To ask the Secretary of State for Defence what nuclear weapons the North Atlantic Treaty Organisation has scrapped over the past 10 years.

Mr. Younger

Since 1979 some 2,400 nuclear warheads—or some 35 per cent. of the land-based stockpile—have been unilaterally withdrawn from NATO Europe. In addition, under the INF treaty, some 400 deployed land-based nuclear missiles, together with their warheads, will be withdrawn from Europe by the Alliance by June 1991.

Mr. Hayes

Does my right hon. Friend agree that during the last 10 years NATO, rather than the Warsaw pact, has taken nearly all the arms control initiatives? Will he warn some of his wobbly colleagues in the Alliance that when the Soviet Union finally lifts the seventh veil of its arms control striptease something rather nasty may be revealed?

Mr. Younger

I appreciate what my hon. Friend has said. I agree entirely that, in performance, there is simply no contest between NATO, which has managed to reduce its weapons systems while maintaining its security, and the Soviet Union, which until recently has done absolutely nothing in that regard.
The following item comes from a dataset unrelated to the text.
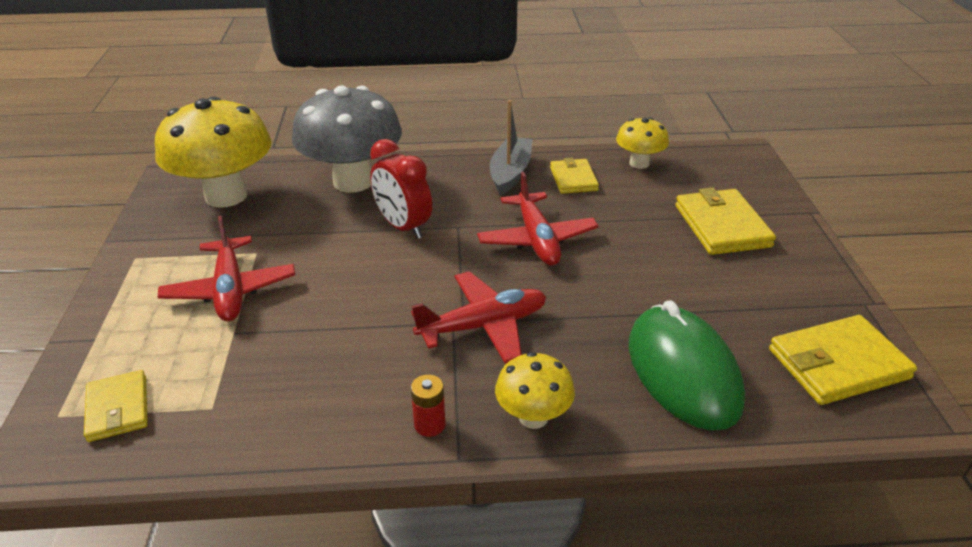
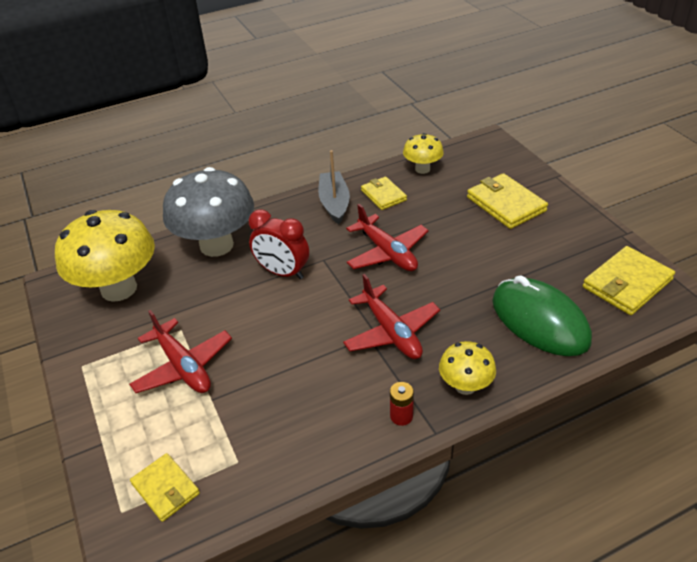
camera: 20 degrees left, 5 degrees up
(483, 326) = (391, 332): red plane -> red plane turned 105 degrees clockwise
As to the future, we should be very wise to continue our successful policy of maintaining strong defences and forcing the Soviet Union to the negotiating table. After all, that policy is working.

Mr. Douglas

Will the Secretary of State, instead of looking back over the past 10 years—though it is natural that he should do so—try to look to the next five to 10 years and give us some insight into his views on the START negotiations? At this juncture the Soviet Union and the United States have both made gestures towards building down to 50 per cent. What meaningful contribution are the Government making to that process by proceeding to develop four Trident boats, all armed with D5s?

Mr. Younger

The START negotiations, on the whole, have been fairly encouraging, and we are fairly confident that, before very long, there will be agreement on a 50 per cent. reduction in the super-powers' strategic systems. That is very remarkable progress. So far as the British deterrent is concerned, everyone involved in negotiations—not least Mr. Gorbachev himself—has made it clear that it is not expected that the British deterrent or, for that matter, the French deterrent, will be included at the current stage. We have always made it clear that if, in the future, there is a major change in the line-up of the super-powers, if there is a 50 per cent. START reduction, if the conventional imbalances can be substantially reduced, and if there is a world ban on chemical weapons, we shall be prepared to see whether we can make a further contribution in respect of our deterrent.

Mr. Barry Field

Does my right hon. Friend agree that the promotion of Lt. General Gromov to his new key position means that, for the first time, NATO troops will face battle-hardened Soviet troops? Does not this make it even more important that NATO should keep its nuclear deterrent—particularly its short-range weapons—intact and modernised?

Mr. Younger

I have no doubt that those factors should all be taken into account. Undoubtedly, the ability of NATO to defend itself is a key factor in persuading all concerned to negotiate a reduction in weapons.